The Hennepin County (Minn.) District Attorney’s Office announced today, for a second time, that it had reviewed the evidence against the group of Golden Gophers football players accused of raping a fellow student and decided there was not enough to bring a criminal case. But before going into what prosecutors said, its worth pointing out the timing of this announcement—late on a Friday, also on the last weekday before the extended New Year’s weekend, and after the Gophers played in and won the Holiday Bowl. Like the Oklahoma Sooners, the local prosecutor’s office managed to release this information at the time when as few people as possible will see it.
Currently, ten Gophers players are suspended—with five of them recommended for expulsion, their attorney has said. None of them played in the Holiday Bowl. Their teammates briefly threatened to boycott the bowl game, but changed their minds after a damning university report was published by KSTP-TV that went into much more graphic details than police or prosecutors about what happened that night in September.
That’s what led to the second review by Hennepin county prosecutors, and based on their statement it was reading the university’s Office of Equal Opportunity and Affirmative Action report. That report cited evidence that went unexamined in police reports and as well as several interviews with people who aren’t mentioned at all by Minneapolis police. That matters because those extra interviews, as the university report put it, helped their investigators decide that the student’s story was more credible than the football players. The prosecutor’s office calls them “a handful of new interviews.”
The university also relied on text messages sent around the freshmen football players that night showing them saying things like “rail hella hoes,” “if she aint tryna fck imma be pissed,” and “Damn A10, all 3 them n****s hitting rn.” The university report mentions the text messages prominently. Police had those text messages as well, but didn’t transcribe them in their reports or mention them in any analysis of the case. The police did pass their case file on to prosecutors, who don’t mention the text messages in today’s statement, instead saying (without giving any facts or examples) that what was in the report was “not significantly different from the information presented” to them by police.
This is the statement in full.
Veteran prosecutors, victim witness advocates of the Hennepin County Attorney’s Office and I today completed our review of the University of Minnesota’s Office of Equal Opportunity and Affirmative Action report on the actions of a number of Gopher football players.
That report shined a light on what can only be described as deplorable behavior. And while the university’s investigation included a handful of new interviews, the information elicited was not significantly different from the information presented to this office following a thorough investigation by the Minneapolis Police Department.
Reviewing the full report and comparing it to the criminal investigation file shows no new significant evidence that would enable prosecutors to bring charges against any individuals that could be sustained under our much higher standard of proof beyond a reasonable doubt. As a result, our decision not to bring charges remains unchanged.

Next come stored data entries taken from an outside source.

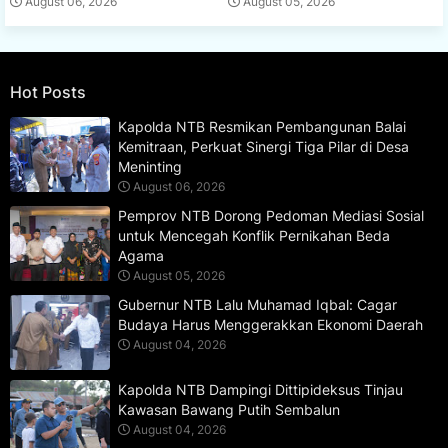
August 06, 2026
August 05, 2026
Hot Posts
Kapolda NTB Resmikan Pembangunan Balai
Kemitraan, Perkuat Sinergi Tiga Pilar di Desa
Meninting
August 06, 2026
Pemprov NTB Dorong Pedoman Mediasi Sosial
untuk Mencegah Konflik Pernikahan Beda
Agama
August 05, 2026
Gubernur NTB Lalu Muhamad Iqbal: Cagar
Budaya Harus Menggerakkan Ekonomi Daerah
August 04, 2026
Kapolda NTB Dampingi Dittipideksus Tinjau
Kawasan Bawang Putih Sembalun
August 04, 2026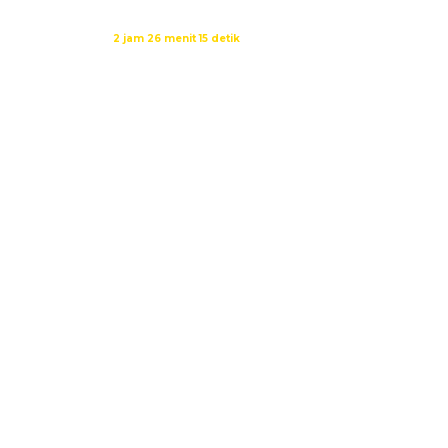
Waktu sholat berikutnya dalam:
2 jam 26 menit 14 detik
Sumber: Kemenag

Because the university’s process is continuing with appeals, we believe it would be inappropriate to comment further.
Hennepin County Attorney
The statement does not address how the university was able to get more interviews, with more details, than the police. It doesn’t say why the text messages aren’t considered significant evidence or even if authorities have more text messages than the university (which is possible because one player, Carlton Djam, let police get them directly from his phone). It doesn’t say what happened to a statement that the student said she gave to police on Sept. 14, that included much more detail about what happened that night, but goes unmentioned in the police reports given to reporters.
It is possible that the local prosecutors, who have to meet a higher standard than university investigators, truly feel they do not have enough evidence to have a winnable case. But it’s telling that they aren’t releasing a full close-out memo, which would explain in detail what they have, what they don’t have, and why they aren’t filing charges, and instead rely on thin press releases, in this case put out when almost nobody will see it. The Hennepin county attorney says, essentially, “trust us” and cites the ongoing university process as the reason he can’t say more.
Traditionally, it’s been universities that have cited student privacy as the reason to keep such investigations shrouded in secrecy. Law enforcement claiming it has to protect a student judicial process certainly is a new one.